I was on an emotional rollercoaster. This weekend the Anglican Diocese of Pittsburgh elected a new bishop at a Special Convention and I was front and center. It has been nearly 20 years since we have needed to hold an election, and we’d never done it as an Anglican Diocese. Our motto since we first found out five months ago that we would be holding the election was, “Prayer, not politics. Discernment, not a search.” Our goal was not to make this about angling and popularity, but to keep God’s wisdom and guidance at the forefront each step of the way. And incredibly, that’s what actually happened.
Friday night before statements and Q&A from the six nominees we prayed over them and asked the Lord to give us open minds and hearts, to relinquish preconceived notions or opinions and to hear from the Spirit as they each spoke. Each of them did a wonderful job. It takes a great deal of vulnerability to consider being a leader. You and your family have to commit much thought and prayer to that potential transition, and you have to make yourself open to other people in sharing about your experiences and vision for the future. You put yourself on the line in a unique and public way that takes courage and a willingness to make yourself available to Christ’s leading. I was so impressed by the way that each of the nominees opened themselves up to the Diocese and to the Spirit’s movement. It was evident that it was motivated by a desire to serve the Body of Christ, not self-promotion.
Saturday morning before the Special Convention officially convened, we celebrated Communion together. It wasn’t just a formality because that’s what Anglicans are supposed to do, it was beginning the day with putting Christ on the throne. It was receiving Christ’s body and blood and as we all were reminded that we are One with Christ, seeking to be one with each other. I found myself praying as the whole Convention was taking Communion, “Jesus make us one Body in Your Body. Make us one as you and the Father are One.”
Then we cast the first round of ballots, and it was inconclusive. A strong consensus was not emerging right away. And so we continued in prayer, and worship through song, and reading scripture in between each round of ballots. We engaged in this process for several hours and for several ballots. At one point we paused all together to spend time in prayer over rising violence in the Horn of Africa and for church leaders in the region. Each time a ballot would come back split, people did not get angry or start berating each other to get on board with their personal choice. There was an incredible spirit of openness and sensitivity to the Spirit in the room. It was truly the Body of Christ seeking the Lord together, being willing to make a huge decision based on the Lord’s leading.

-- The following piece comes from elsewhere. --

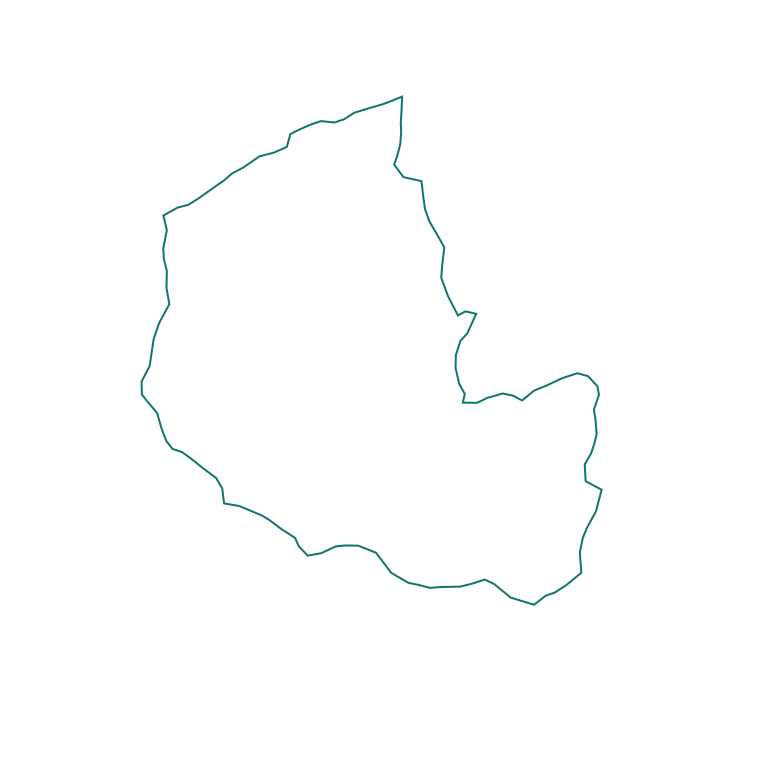 the district of Santa Mercedes, São Paulo, Brazil, rotated 139°
{"feature_id": "56859067B1227581953826", "entity_name": "Santa Mercedes", "entity_type": "district", "adm_level": 2, "iso_a3": "BRA", "parent_name": "Brazil", "parent_adm1": "São Paulo", "projection": "albers", "projection_center": [-51.744, -21.31], "detail": "fine", "context": "isolated", "style": "outline", "palette": "teal", "viewbox_px": 768, "rotation_deg": 139, "n_neighbors": 0, "source": "geoboundaries", "source_scale": "gbopen_adm2", "svg_char_len": 1630}
<svg xmlns="http://www.w3.org/2000/svg" viewBox="0 0 768 768"><g transform="rotate(139 384 384)"><path d="M562.7,365.5L559.8,356.9L556.6,341.6L552.1,326.2L554.8,317.3L554.2,304.5L542.3,297.5L527.0,293.1L519.2,287.6L509.5,278.9L500.7,261.7L502.5,236.7L496.0,217.9L490.4,210.6L483.0,199.9L474.4,193.6L459.6,181.2L448.9,175.7L436.3,170.3L432.1,160.8L428.5,139.6L415.6,119.0L400.6,118.1L392.3,114.6L378.0,112.6L358.9,112.1L346.6,128.5L334.9,137.4L325.7,142.1L307.7,148.8L289.1,161.4L295.6,178.3L285.3,191.6L273.4,195.7L264.2,201.1L256.6,206.5L247.8,218.3L242.4,226.9L228.9,234.8L224.4,242.3L224.9,256.1L230.9,265.2L246.0,271.6L261.7,276.0L274.9,280.5L290.6,281.0L294.2,290.5L300.7,299.0L315.4,305.8L326.1,308.7L336.7,318.2L329.5,323.6L327.2,334.6L319.6,349.0L310.9,358.6L298.0,366.4L287.7,367.6L268.4,376.5L274.9,385.4L283.2,387.3L278.1,408.2L271.1,426.6L262.8,434.9L248.9,447.5L246.1,460.9L243.0,477.1L238.3,489.1L230.9,500.5L222.6,512.5L233.6,527.4L232.4,542.9L224.8,547.2L214.4,554.3L205.4,563.3L199.9,570.2L190.2,580.1L181.8,589.0L192.0,592.5L200.5,595.6L215.1,602.3L228.6,608.3L240.2,609.9L249.9,613.9L259.1,623.8L270.3,628.3L281.4,631.7L290.6,634.1L301.8,626.7L315.1,630.8L328.5,637.5L348.3,639.7L360.5,642.6L371.0,642.6L389.2,644.5L401.6,645.7L414.1,647.6L424.2,652.6L440.0,655.9L446.9,642.6L461.6,631.2L468.1,622.8L473.7,611.8L485.3,599.0L493.6,585.1L513.6,577.6L528.3,569.1L549.1,551.3L565.3,544.9L573.6,535.0L574.1,525.3L574.2,511.0L581.2,496.1L585.7,483.7L586.2,473.9L581.0,464.8L578.3,452.9L576.0,440.0L572.4,423.1L574.6,411.3L583.0,398.8L573.3,386.9L562.7,365.5Z" fill="none" stroke="#0f766e" stroke-width="2"/></g></svg>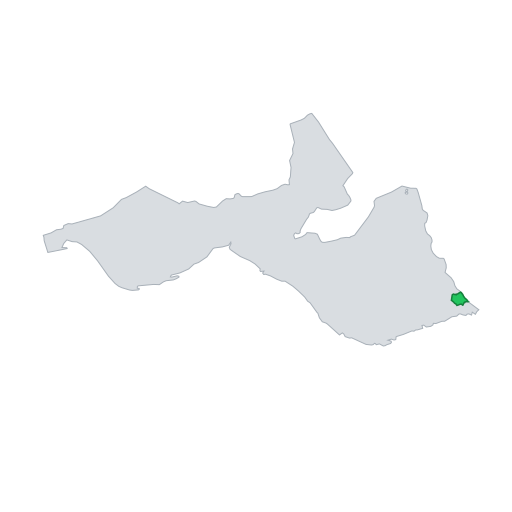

Multiple candidates withdrew as the balloting continued. Each time this occurred, they were received with a standing ovation. There was no sense that they had failed or were incapable. Their withdrawals were deeply selfless and marked by a desire to respond to God’s will and to prevent confusion or conflict. And the standing ovations were expressions of sincere gratitude for their time and investment, an affirmation that their role mattered greatly in getting closer to discerning the person God was calling. This was one of the most moving aspects of the election for me. Watching highly capable and gifted men choose to humbly serve the Church with their willingness to lead, and their willingness to hear from God that this was not the leadership role for them at this time. Each of them made decisions based on what was best for God’s people in Pittsburgh, not based on their own striving or ambition.
When the consensus was reached it was wonderfully clear that this was the person God was calling to be bishop. As all of us participated with the Spirit throughout the process, Christ honored our openness with clarity around His chosen servant. While the long day was emotionally draining, I had a deep assurance that this was the Lord’s choosing and we were in step with God’s will. It was one of the more profound experiences I have shared with the Body of Christ. A process marked by prayer and comprehensive discernment, civility, listening, and a consideration for the good of all. I am thankful to serve with people who seek the Lord so diligently. I was part of something beautiful and I was changed.
4 thoughts on “Anything but Conventional”
Thanks for this helpful, positive account of a remarkably Christ-centred election. As a visitor I was extremely grateful to see how the diocese remained prayerful throughout the time. I am especially grateful that Archbishop Duncan allowed me to take a few minutes to explain the problems that our church in the Horn of Africa is going through, especially in the Gambella region of Ethiopia. The prayers were (and are!) much appreciated.
Area Bishop for the Horn of Africa
Assistant Bishop in the Diocese of Egypt with North Africa and the Horn of Africa
Thank you Bishop for leading us through for all these years. It was a holy experience to watch what God did in and through the six capable men. Prayer, humility and love for one another were most evident. Now a new adventure begins.
Wonderful, Christ-centered process. Far better than many of the elections I have witnessed over the years. This is how it should be done. Thanks be to God and blessings on your Diocese and your new Bishop.
Are there no qualified women in the Anglican Church in North America who might be the right person at this time?